My Advanced Memoir Workshop meets in the dining room
of the Hemingway Birthplace Home. What a cool occasion
to take a group selfie!

Yesterday my Advanced Memoir workshop, usually held at StoryStudio Chicago, met at the Hemingway Birthplace Home in Oak Park where I am currently writer-in-residence.

This class has been running since 2008, and this was the first time we ever did a “field trip.” It was fun to hold class in such historic surroundings, have the grand house to ourselves (I gave a tour, including my attic studio!), and of course our book discussion for this month’s meeting was Hemingway’s wonderful memoir A Moveable Feast.

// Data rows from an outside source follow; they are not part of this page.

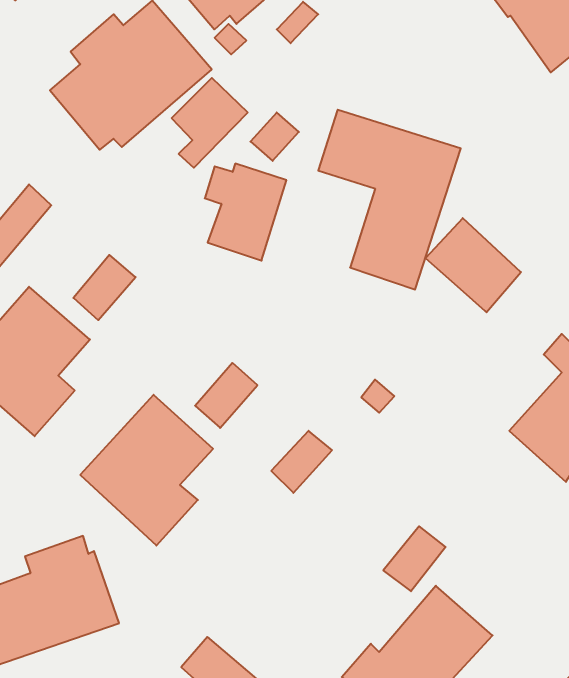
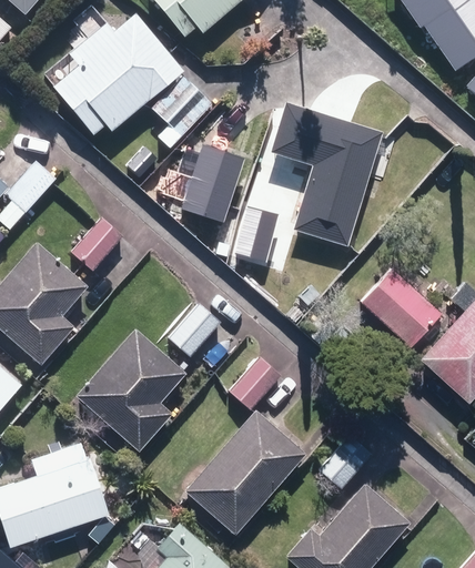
building: [425,218,521,312] -> [361,271,437,346]
building: none -> [235,206,279,265]
building: none -> [186,412,305,534]

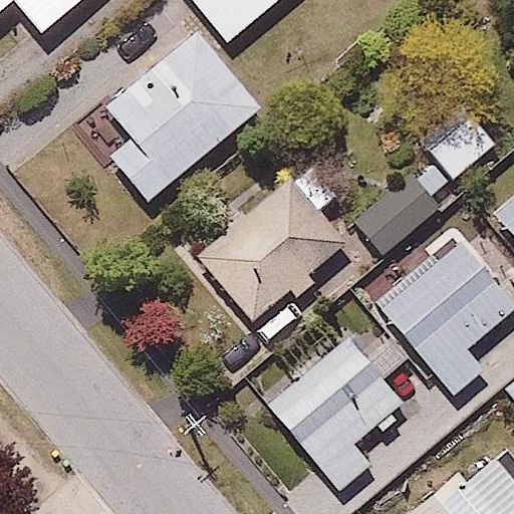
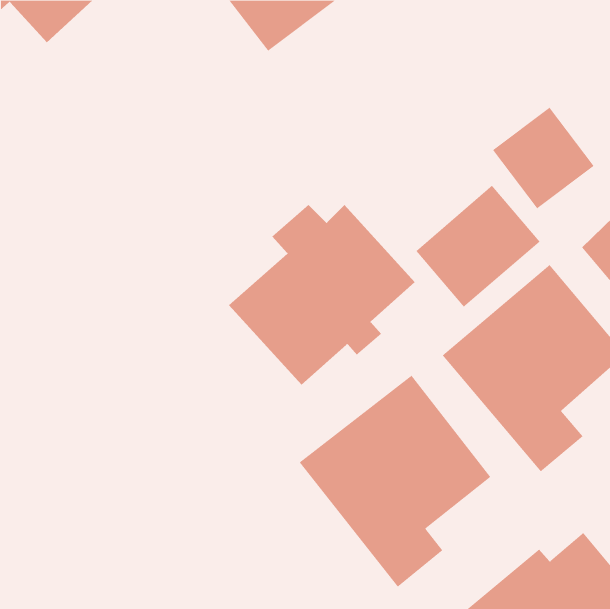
building: [102,25,267,205] -> none

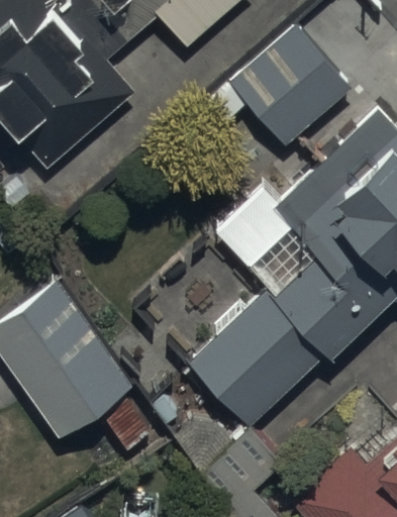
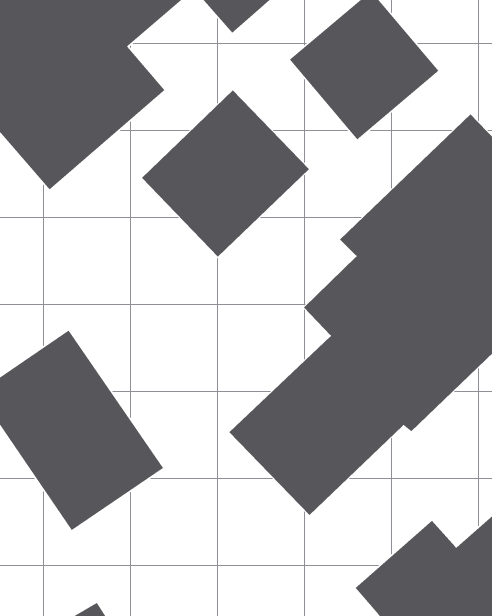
building: none -> [141,89,310,257]

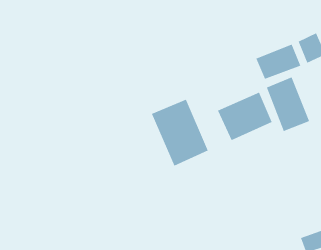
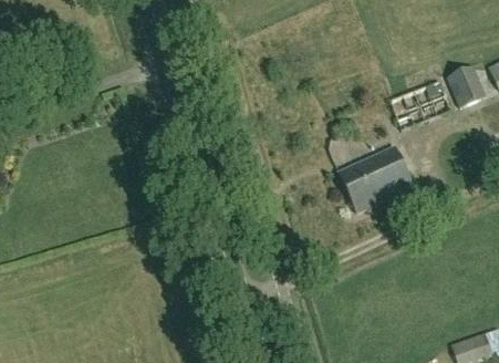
building: [266,76,310,132] -> none
building: [151,99,209,166] -> none

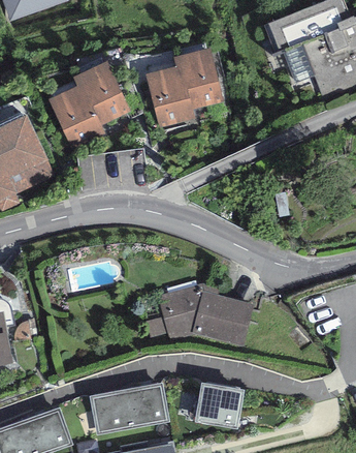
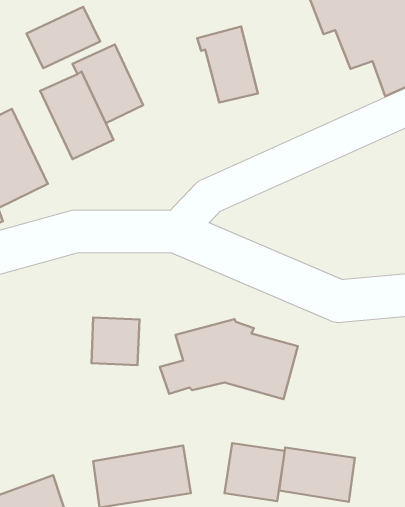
building: none -> [26,7,100,68]
building: [145,65,193,126] -> none
building: none -> [92,318,139,365]
building: none -> [279,448,355,502]

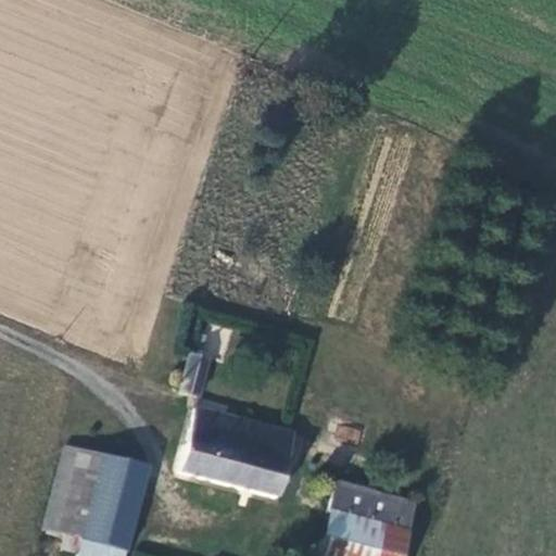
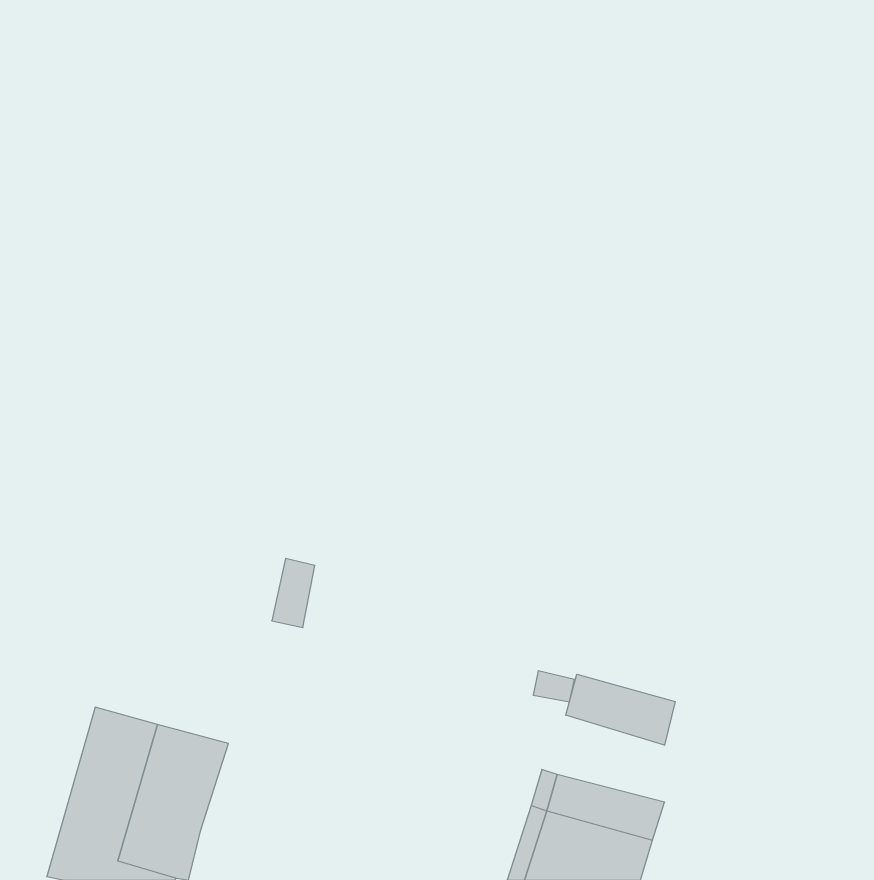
building: [180,404,300,493] -> none
building: none -> [566,674,675,745]

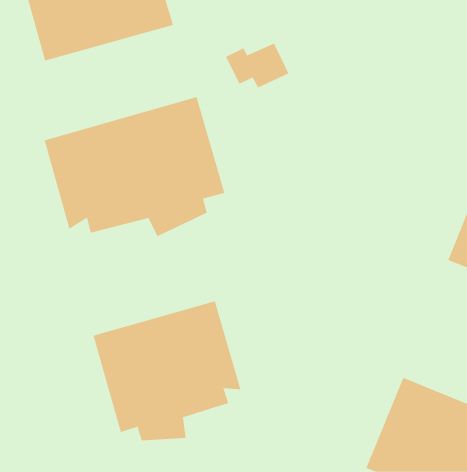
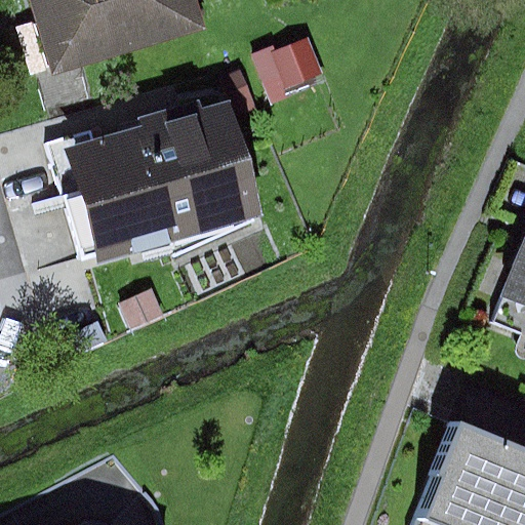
building: [93,300,241,441] -> none

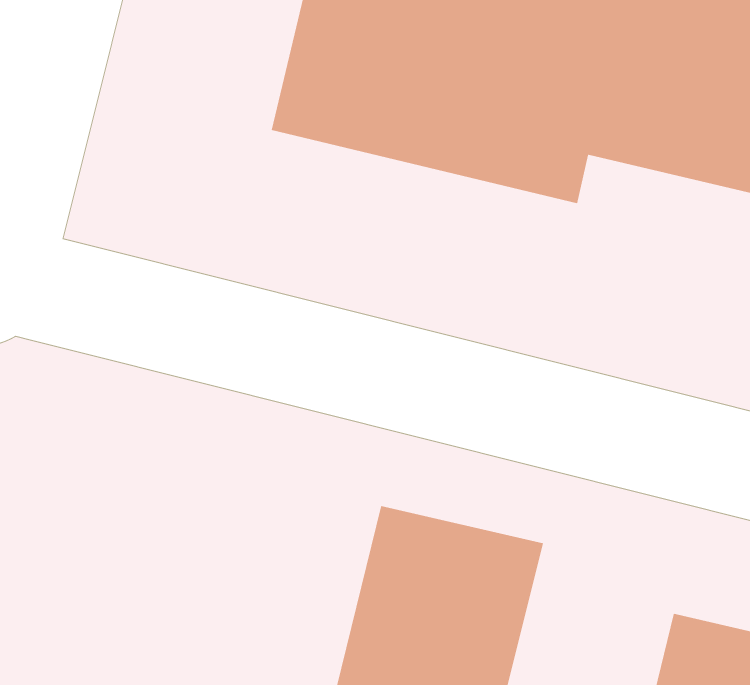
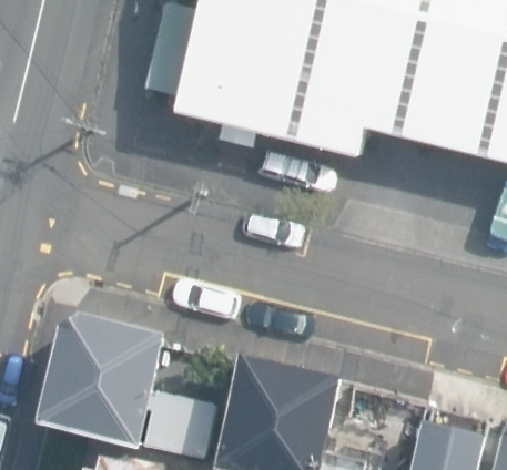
building: none -> [48,313,210,456]

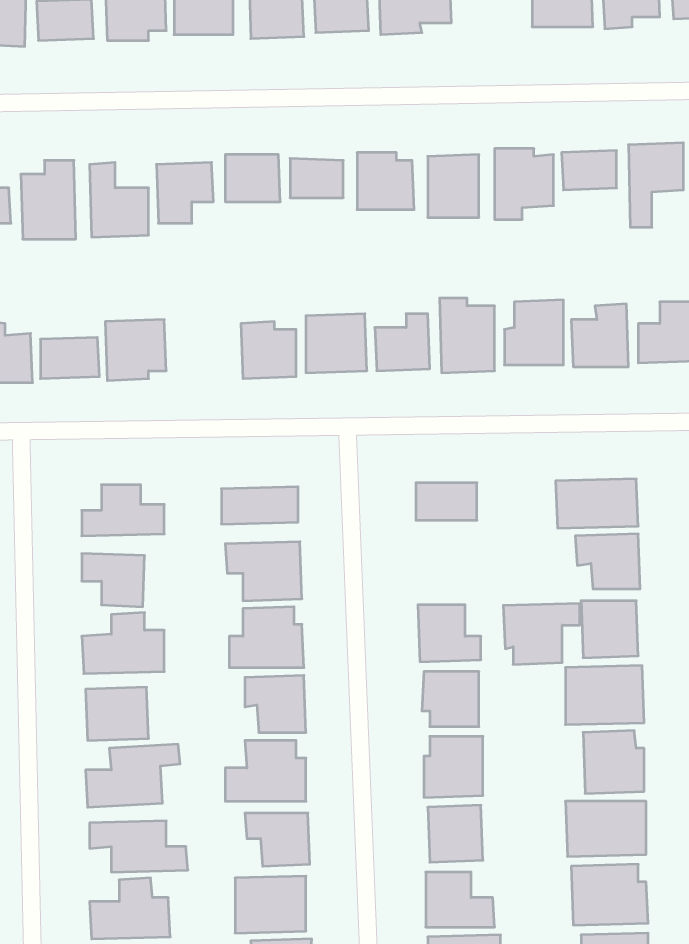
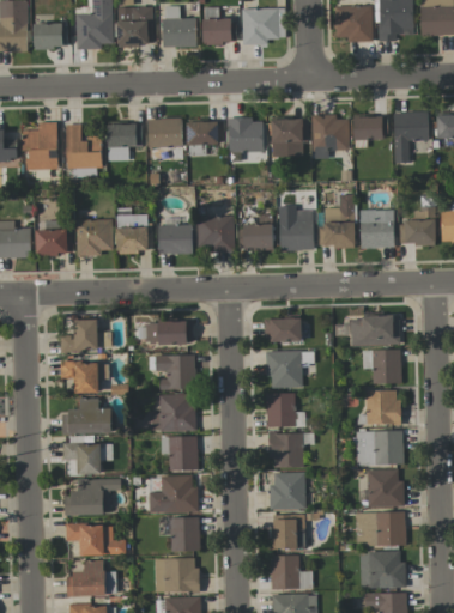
building: none -> [116,214,149,253]
building: [503,603,580,664] -> [266,351,313,388]

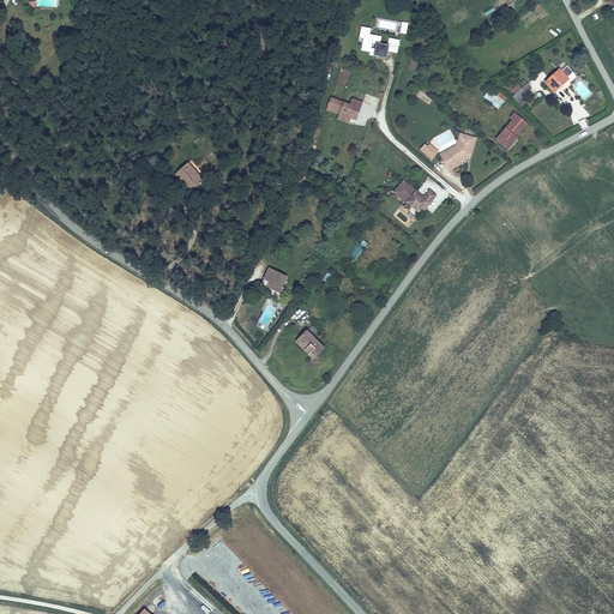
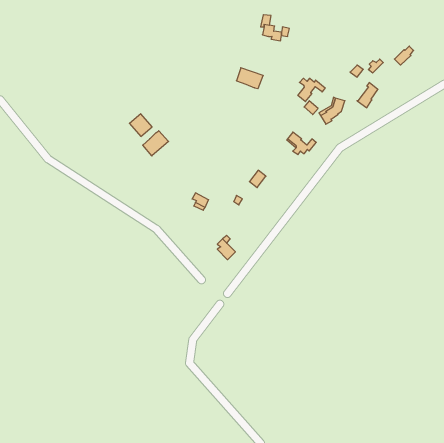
building: none -> [298,78,325,102]
building: none -> [143,131,169,156]

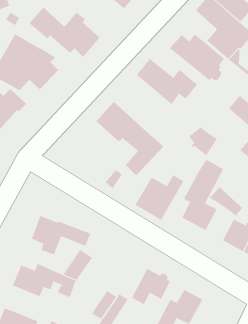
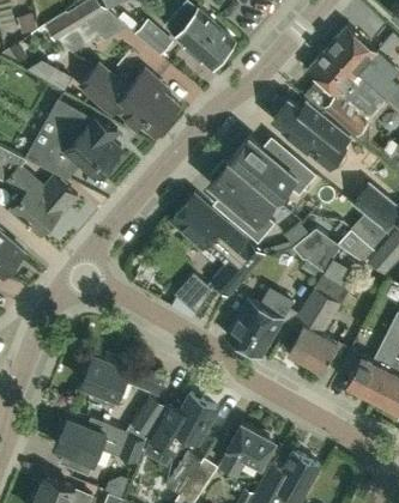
building: none -> [206,157,277,241]
building: [209,186,243,216] -> [328,223,375,263]
building: none -> [152,394,217,452]

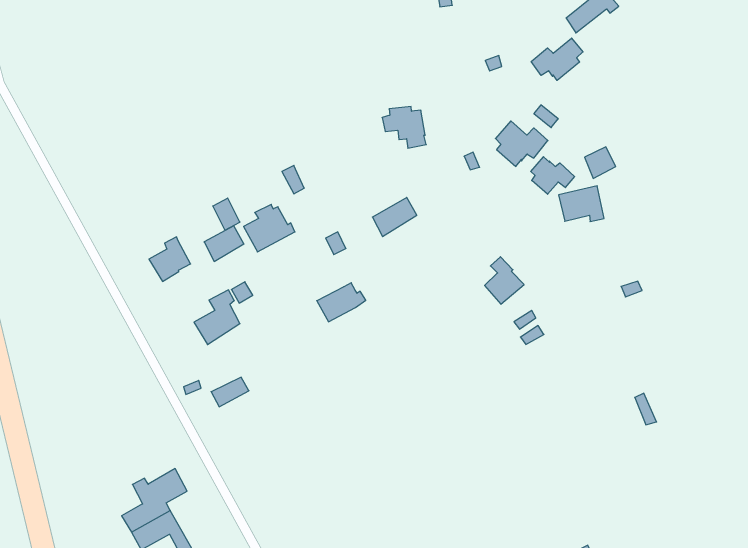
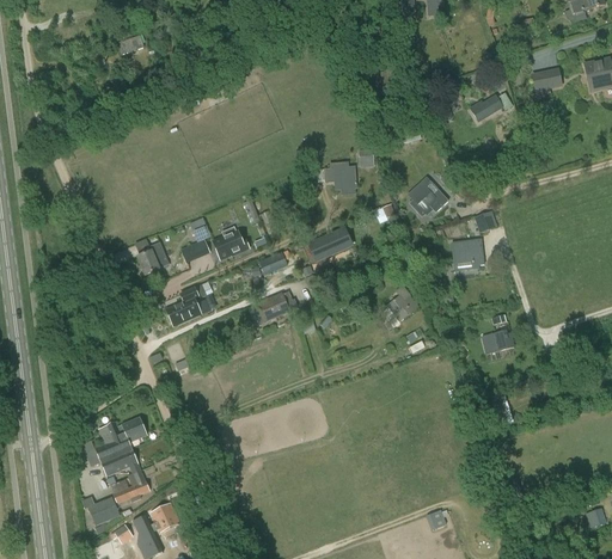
building: [531,38,583,80] -> none
building: [531,157,575,194] -> none
building: none -> [481,330,513,352]

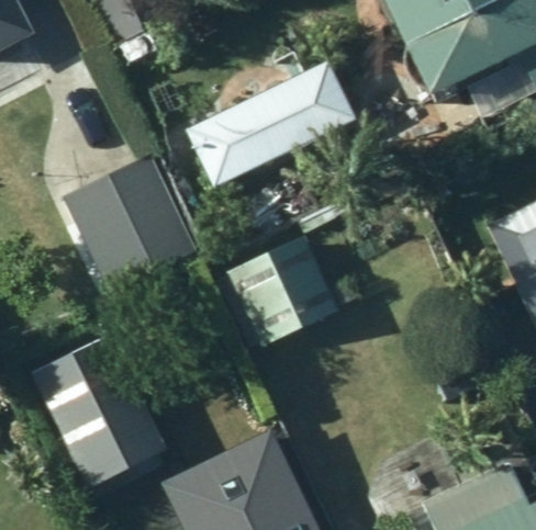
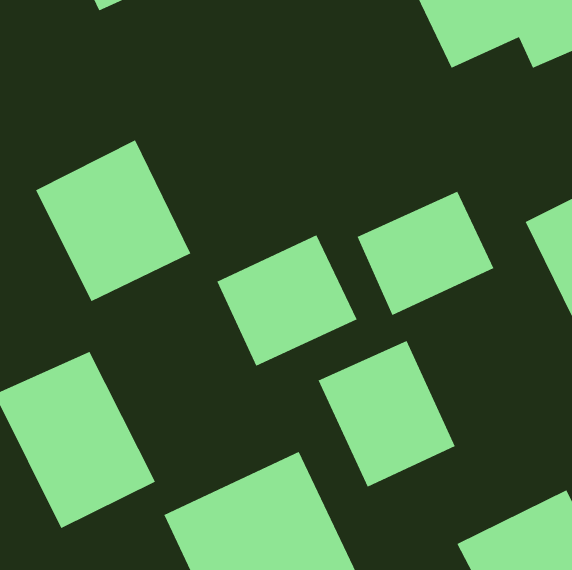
building: [182,60,355,190] -> none
building: none -> [357,191,494,316]
building: none -> [318,340,456,487]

For me it was also the first time I’d
been to the house in the evening. I arrived as dusk set in, so the volunteers who
hold tours during the afternoon had already left and closed shop. Letting myself into the house, I still
got that Goldilocks feeling as I wandered from room to room searching for the light switches. Turns out many of those lights are rather dim, something that hasn’t changed since the Hemingway Family lived here. Hemingway’s older sister Marcelline notes in her book, At the Hemingways“Abba had the first electricity installed in any house in Oak Park, and the contract he made with the electric company was for the flat sum of twenty dollars a year, no matter how much electricity we used. But with the few dim bulbs of that time, often only one to a room, the company probably made money.” (This was around 1900). 
I had planned to hold class in the parlor, but alas, it was too dark in there, so we perused the illuminated dining room, where Hemingway’s grandfather, Ernest Hall, called “Abba” by the children (which means father in Hebrew), would entertain the children with stories about, for example, the brown squirrel that lived in the oak tree outside the window. Those stories were the reward for being quiet while he had his breakfast (Hemingway’s parents ate before the children), until one morning little Ernest announced that he didn’t have to be quiet because he had made up his own story. Thus a storyteller was born not only in that house, but in that room. What a privilege it was to hold class in the very spot!